Leathesia marina (Lyngbye) Decaisne, 1842, previously known as Leathesia difformis Areschoug, 1847, commonly known as the sea cauliflower the sea potato, and brown brains is a species of littoral brown algae in the class Phaeophyceae and the order Ectocarpales, which is commonly attached to other seaweeds and sometimes rocks. When young, the organism is solid but as it matures it becomes hollow and somewhat convoluted and has the appearance of a small leathery brown bag about the same size as a tennis ball. The texture is rubbery and the outer surface smooth.

These brain-like brown seaweeds can be found growing on rock or as epiphytes on other seaweeds in the mid to low intertidal. Individuals can grow to ~15 cm in diameter. Young individuals can resemble other globular forms of algae, such as Soranthera ulvoidea. To determine if it is Leathesia, squeeze and flatten a piece between your fingers. Leathesia will break apart into filaments whereas other globular forms will flatten but remain intact.

— PARTS OF THE EXERCISE —
**A.** According to the passage on sea cauliflower, what diameter can individuals grow to?
**B.** Copy from the passage on sea cauliflower, beginning at the words that contain "Leathesia marina (Lyngbye)" and stopping after "outer surface smooth.".
The items that follow are separate from the passage on sea cauliflower.

— DATASET —

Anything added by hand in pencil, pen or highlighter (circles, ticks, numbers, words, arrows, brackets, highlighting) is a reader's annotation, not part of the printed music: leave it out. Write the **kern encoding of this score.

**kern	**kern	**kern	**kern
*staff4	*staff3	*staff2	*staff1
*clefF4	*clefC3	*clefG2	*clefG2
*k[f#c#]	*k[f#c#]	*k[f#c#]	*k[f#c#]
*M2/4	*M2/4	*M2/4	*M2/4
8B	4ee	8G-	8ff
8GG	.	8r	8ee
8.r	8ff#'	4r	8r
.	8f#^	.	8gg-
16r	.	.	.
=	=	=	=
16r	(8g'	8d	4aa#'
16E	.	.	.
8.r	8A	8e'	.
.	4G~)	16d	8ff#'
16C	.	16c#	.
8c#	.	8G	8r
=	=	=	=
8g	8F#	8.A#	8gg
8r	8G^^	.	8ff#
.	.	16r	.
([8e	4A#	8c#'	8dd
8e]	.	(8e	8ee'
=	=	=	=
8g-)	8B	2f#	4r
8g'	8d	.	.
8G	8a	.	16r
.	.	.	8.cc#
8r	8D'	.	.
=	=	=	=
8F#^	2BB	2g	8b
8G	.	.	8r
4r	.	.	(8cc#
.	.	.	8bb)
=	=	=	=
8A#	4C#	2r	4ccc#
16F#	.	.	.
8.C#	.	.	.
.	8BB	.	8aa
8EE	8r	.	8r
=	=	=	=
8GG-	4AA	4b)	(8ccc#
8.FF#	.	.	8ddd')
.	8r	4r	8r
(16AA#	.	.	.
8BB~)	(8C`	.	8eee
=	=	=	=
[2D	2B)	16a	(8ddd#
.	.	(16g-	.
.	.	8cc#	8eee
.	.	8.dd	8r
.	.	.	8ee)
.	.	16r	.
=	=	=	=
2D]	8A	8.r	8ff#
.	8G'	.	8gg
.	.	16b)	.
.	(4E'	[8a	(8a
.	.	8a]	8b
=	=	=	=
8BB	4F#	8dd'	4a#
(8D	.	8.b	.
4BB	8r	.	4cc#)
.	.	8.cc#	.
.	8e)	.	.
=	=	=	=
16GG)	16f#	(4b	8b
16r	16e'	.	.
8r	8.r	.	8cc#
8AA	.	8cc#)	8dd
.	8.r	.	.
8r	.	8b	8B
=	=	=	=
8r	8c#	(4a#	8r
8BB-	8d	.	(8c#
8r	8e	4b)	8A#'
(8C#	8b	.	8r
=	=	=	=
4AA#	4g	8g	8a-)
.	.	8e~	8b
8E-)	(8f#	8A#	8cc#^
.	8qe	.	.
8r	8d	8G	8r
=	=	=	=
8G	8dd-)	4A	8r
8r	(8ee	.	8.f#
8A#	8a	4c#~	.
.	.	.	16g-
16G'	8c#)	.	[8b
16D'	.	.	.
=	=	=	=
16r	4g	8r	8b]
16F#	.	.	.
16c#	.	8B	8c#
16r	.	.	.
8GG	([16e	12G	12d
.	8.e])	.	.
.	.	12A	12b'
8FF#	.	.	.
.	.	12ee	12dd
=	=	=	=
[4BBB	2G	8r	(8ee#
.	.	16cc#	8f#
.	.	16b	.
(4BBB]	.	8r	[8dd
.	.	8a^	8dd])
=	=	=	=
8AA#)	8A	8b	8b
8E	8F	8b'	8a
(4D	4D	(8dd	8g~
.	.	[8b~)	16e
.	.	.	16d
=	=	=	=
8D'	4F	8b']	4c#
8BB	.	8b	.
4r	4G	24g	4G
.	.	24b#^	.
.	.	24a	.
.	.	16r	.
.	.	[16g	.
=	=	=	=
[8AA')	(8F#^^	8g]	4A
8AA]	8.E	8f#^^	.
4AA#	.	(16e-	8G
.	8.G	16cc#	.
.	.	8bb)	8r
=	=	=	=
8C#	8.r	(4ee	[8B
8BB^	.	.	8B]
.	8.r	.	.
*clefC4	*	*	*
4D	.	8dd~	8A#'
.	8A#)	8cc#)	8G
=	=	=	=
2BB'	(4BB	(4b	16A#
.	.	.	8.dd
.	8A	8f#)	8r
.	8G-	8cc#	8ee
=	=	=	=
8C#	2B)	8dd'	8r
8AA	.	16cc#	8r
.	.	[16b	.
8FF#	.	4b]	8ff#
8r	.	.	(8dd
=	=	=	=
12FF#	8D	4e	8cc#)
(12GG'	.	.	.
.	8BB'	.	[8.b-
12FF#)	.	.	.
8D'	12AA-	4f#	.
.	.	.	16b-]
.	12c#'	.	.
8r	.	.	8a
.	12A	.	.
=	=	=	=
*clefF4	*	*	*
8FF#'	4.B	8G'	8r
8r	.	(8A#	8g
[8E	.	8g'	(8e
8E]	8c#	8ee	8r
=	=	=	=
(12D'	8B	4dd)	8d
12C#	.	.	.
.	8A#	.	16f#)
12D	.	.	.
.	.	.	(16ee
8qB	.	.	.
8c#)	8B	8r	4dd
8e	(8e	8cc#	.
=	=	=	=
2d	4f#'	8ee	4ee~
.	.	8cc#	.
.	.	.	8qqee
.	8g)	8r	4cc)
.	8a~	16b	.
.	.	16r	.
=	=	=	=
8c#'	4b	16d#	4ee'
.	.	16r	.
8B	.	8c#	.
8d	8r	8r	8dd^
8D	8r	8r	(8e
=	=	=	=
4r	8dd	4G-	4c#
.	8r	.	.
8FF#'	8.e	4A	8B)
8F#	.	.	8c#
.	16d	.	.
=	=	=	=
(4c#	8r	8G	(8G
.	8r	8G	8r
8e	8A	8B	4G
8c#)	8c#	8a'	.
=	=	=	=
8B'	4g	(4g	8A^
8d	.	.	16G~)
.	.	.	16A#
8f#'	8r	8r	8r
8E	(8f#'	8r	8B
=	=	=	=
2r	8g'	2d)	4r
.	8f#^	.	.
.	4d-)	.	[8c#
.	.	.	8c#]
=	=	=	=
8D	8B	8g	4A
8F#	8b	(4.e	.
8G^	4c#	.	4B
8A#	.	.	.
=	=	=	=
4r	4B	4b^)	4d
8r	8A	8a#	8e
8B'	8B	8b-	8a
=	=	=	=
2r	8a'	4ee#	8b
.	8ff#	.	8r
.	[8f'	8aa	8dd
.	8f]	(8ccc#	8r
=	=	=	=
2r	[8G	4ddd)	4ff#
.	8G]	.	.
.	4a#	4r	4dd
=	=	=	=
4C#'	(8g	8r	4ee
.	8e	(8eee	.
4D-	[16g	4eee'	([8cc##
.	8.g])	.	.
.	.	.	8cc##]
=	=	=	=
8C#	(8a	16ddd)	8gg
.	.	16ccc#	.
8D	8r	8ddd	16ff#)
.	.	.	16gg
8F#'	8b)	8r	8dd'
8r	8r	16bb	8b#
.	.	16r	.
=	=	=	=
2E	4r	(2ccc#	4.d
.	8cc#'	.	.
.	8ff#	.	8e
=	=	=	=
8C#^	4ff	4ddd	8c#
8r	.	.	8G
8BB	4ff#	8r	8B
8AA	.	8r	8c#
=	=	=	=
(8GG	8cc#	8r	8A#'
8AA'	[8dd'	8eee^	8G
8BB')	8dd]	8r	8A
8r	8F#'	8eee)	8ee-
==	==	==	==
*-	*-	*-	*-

— SOLUTIONS TO THE EXERCISE —
**A.** About 15 cm.

**B.**
Leathesia marina (Lyngbye) Decaisne, 1842, previously known as Leathesia difformis Areschoug, 1847, commonly known as the sea cauliflower the sea potato, and brown brains is a species of littoral brown algae in the class Phaeophyceae and the order Ectocarpales, which is commonly attached to other seaweeds and sometimes rocks. When young, the organism is solid but as it matures it becomes hollow and somewhat convoluted and has the appearance of a small leathery brown bag about the same size as a tennis ball. The texture is rubbery and the outer surface smooth.